By “cocoon,” the rock star was referring to his car’s airbags, which deployed on impact and cracked his sternum. He is now recovering from his injuries at Carle Foundation Hospital in Urbana, where he expects to stay for the next few days.

“I was able to get up and get out of the car,” Luttrell recalled. “I have a little back pain and neck pain. It’s nothing that can’t be overcome.”

Upon being transported to the hospital, Luttrell learned that some of the nurses were fans who had attended the concert the night prior. The performance at State Farm Arena in the band’s home city marked a special one-off reunion show punctuating REO Speedwagon’s decision to cease touring after 2024 due to “irreconcilable differences” between members. Luttrell — who left the group and was replaced by Kevin Cronin in 1972 — stepped back into his former role as frontman only for the night.

“It was exactly what we thought it was going to be,” he told the Gazette. “It was a one-off concert that will never happen again. To say that you were there was a pretty big thing.”

Luttrell joined Speedwagon in 1968, departing after four years with the band reportedly due to personal issues with guitarist Gary Richrath. Cronin was then brought in to fill his shoes, and — after being briefly replaced with Mike Murphy — helped the group score some of its biggest hits, including Billboard Hot 100 No. 1 singles “Keep On Loving You” and “Can’t Fight This Feeling.”

Despite his success with the group, Cronin was not at the reunion show Saturday (June 14).

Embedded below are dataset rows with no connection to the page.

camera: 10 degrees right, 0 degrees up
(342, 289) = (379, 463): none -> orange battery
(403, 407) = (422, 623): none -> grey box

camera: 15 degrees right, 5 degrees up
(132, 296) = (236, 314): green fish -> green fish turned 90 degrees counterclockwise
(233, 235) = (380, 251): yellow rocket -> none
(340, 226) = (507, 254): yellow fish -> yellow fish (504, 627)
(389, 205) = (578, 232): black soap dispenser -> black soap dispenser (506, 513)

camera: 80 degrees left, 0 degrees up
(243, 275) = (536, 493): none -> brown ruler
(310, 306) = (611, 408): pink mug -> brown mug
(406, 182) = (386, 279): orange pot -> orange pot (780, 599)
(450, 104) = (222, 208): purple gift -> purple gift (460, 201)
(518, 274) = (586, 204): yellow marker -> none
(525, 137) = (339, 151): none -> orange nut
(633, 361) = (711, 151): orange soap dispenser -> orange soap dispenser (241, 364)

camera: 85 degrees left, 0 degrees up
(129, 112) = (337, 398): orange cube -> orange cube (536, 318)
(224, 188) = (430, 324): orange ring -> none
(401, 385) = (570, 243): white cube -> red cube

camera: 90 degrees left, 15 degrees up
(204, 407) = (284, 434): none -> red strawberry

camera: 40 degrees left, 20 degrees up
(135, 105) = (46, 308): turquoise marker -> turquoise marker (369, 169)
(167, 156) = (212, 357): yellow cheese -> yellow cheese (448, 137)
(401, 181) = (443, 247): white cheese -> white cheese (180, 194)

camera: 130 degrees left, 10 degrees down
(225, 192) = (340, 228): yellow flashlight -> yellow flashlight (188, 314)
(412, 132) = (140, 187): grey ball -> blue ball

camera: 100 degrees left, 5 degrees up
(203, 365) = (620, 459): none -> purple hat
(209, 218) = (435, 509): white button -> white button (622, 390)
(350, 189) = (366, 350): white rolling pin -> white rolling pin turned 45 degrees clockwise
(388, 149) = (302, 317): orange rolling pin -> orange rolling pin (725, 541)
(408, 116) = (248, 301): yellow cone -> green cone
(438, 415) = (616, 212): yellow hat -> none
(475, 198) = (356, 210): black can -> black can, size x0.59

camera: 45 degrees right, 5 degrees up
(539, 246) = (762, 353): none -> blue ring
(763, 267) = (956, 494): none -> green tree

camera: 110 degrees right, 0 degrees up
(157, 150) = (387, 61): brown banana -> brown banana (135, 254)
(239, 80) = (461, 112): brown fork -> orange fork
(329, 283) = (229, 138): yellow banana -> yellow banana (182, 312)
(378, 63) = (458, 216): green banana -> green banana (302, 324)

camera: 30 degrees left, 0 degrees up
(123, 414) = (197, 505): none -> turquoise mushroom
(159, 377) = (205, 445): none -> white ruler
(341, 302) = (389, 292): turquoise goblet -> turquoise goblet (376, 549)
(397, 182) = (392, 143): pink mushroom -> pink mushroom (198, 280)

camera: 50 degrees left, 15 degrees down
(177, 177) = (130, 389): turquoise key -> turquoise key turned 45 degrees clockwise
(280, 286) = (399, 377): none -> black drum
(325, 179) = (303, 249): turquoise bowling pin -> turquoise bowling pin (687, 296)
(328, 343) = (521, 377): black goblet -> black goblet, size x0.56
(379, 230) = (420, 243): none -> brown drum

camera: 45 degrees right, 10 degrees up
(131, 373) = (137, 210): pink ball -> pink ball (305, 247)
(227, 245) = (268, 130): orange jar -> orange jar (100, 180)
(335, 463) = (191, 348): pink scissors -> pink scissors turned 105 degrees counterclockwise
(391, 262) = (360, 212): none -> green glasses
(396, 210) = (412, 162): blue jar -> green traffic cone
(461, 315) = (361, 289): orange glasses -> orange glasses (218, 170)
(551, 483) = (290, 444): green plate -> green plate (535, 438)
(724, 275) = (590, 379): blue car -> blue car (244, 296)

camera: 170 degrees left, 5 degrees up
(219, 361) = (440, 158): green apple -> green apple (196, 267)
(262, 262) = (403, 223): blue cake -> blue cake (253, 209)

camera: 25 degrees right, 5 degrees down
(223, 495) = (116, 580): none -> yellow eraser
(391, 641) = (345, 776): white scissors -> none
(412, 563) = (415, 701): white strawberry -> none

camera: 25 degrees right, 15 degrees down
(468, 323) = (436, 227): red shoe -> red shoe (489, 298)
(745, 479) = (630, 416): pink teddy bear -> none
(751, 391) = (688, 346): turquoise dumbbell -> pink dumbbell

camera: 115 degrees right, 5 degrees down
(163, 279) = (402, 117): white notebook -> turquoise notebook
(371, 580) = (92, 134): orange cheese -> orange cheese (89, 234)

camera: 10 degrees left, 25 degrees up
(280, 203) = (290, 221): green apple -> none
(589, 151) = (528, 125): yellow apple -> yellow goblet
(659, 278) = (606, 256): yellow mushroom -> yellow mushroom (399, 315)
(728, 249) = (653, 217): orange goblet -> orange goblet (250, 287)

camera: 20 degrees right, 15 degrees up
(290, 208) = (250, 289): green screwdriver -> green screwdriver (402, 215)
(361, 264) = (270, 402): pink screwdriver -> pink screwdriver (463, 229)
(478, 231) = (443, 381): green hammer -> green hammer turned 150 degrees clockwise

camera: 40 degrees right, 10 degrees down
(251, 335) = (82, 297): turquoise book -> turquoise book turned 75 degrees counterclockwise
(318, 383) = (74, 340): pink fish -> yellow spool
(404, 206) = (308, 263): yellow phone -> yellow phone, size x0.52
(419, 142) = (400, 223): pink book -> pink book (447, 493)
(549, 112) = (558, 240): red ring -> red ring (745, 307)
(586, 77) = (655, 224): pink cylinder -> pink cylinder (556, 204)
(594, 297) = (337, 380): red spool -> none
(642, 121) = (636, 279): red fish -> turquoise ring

On Facebook, he recently said that he would have wanted to attend, but that organizers chose “a date where it was public knowledge” that he had prior engagements with his own Kevin Cronin Band in Oregon.

Cronin was also the only remaining REO bandmate who wanted to continue touring, but he says he was outvoted by bassist Bruce Hall and keyboardist Neal Doughty when it came to calling it quits. The men announced last September that they would stop touring by the end of the year and dissolve the band due to conflicts between Hall and Cronin.